Beitragvon daniel » Di 14. Jun 2011, 13:08

DiplVW hat geschrieben:Nun gibt mir ja dieser marginale Effekt an, wie sich die Wahrscheinlichkeit, dass eine bestimmte Kategorie zutrifft, ändert, wenn der Dummy von 0 auf 1 springt, richtig?

Eigentlich nicht. Ein Marginaleffekt ist der Effekt von X auf Y, wenn sich X um e ändert, wobei e ->lim 0. Im Grunde ist es die Steigung in einem Punkt. Wenn der Marginaleffekt die Steigung in einem Punkt ist, ein Dummy aber nur zwei distinkte Werte annhemen kann, folgt, dass die Berechnung marinaler Effekte für Dummies unsinnig ist. Es ist aber duchaus möglich (und wahrscheinlich), dass Dein Statisitkprogramm so clever ist, bei der Anforderung eines marginalen Effekts für einen Dummy automatisch den Einheitseffekt (i.e. Veränderung von 0 auf 1) auszugeben. Alles andere ist m.E. nicht sinnvoll zu interpretieren.

Dazu sollte ich aber sagen, dass ich Marginaleffekte im Allgemeine sehr unanschaulich/unintuitiv finde. Ich würde Logit schätzen und OR interpretieren. Mag Fachspezifisch sein, ich weiß die Ökonomen mögen ihre Marginaleffekte.


Was mich interessieren würde ist, ob ich diese marginalen Effekte auch untereinander vergleichen kann. Wenn bspw. der marginale Effekt bei Kategorie 1 höher ist als bei Kategorie 3, kann man dann sagen: Die Wahrscheinlichkeit, dass Kategorie 3 anstatt Kategorie 1 zutrifft ist um die Differenz der marginalen Effekte niedriger, wenn der Dummy den Wert 1 statt den Wert 0 annimmt?

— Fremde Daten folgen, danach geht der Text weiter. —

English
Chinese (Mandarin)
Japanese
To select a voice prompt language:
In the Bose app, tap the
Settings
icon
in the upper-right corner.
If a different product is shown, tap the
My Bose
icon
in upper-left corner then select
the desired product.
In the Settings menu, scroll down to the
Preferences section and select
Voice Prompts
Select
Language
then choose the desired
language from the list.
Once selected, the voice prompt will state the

Verstehe ich nicht. Was sind denn die Kategorien? Wenn Du ein "standard" orderd Probit/Logit schätzt, dann bekommst Du für den Dummy einen Koeffizienten über alle Kategorien/Ausprägungen des Outcomes.

Als Literatur kann ich Long (1997) empfehlen. Wenn Du mit Stata arbeitest, zusätlich das mit seinem Kollegen Freese (2006). Ist etwas weniger "technisch" dafür mit vielen Anwendungsbeispielen. In beiden Büchern wird die Interpretation nicht-linerer Modelle anhand verschiedener Maße (u.a. Marginale Effekte) ausführlich diskutiert.


Long, J. Scott. 1997: Regression Models for Categorical and Limited Dependent Variables.
Sage Publications: Thousand Oaks.

Long, J. Scott/Freese, Jeremy. 2006: Regression Models for Categorical Dependent Variables
Using Stata. Stata Press: College Station.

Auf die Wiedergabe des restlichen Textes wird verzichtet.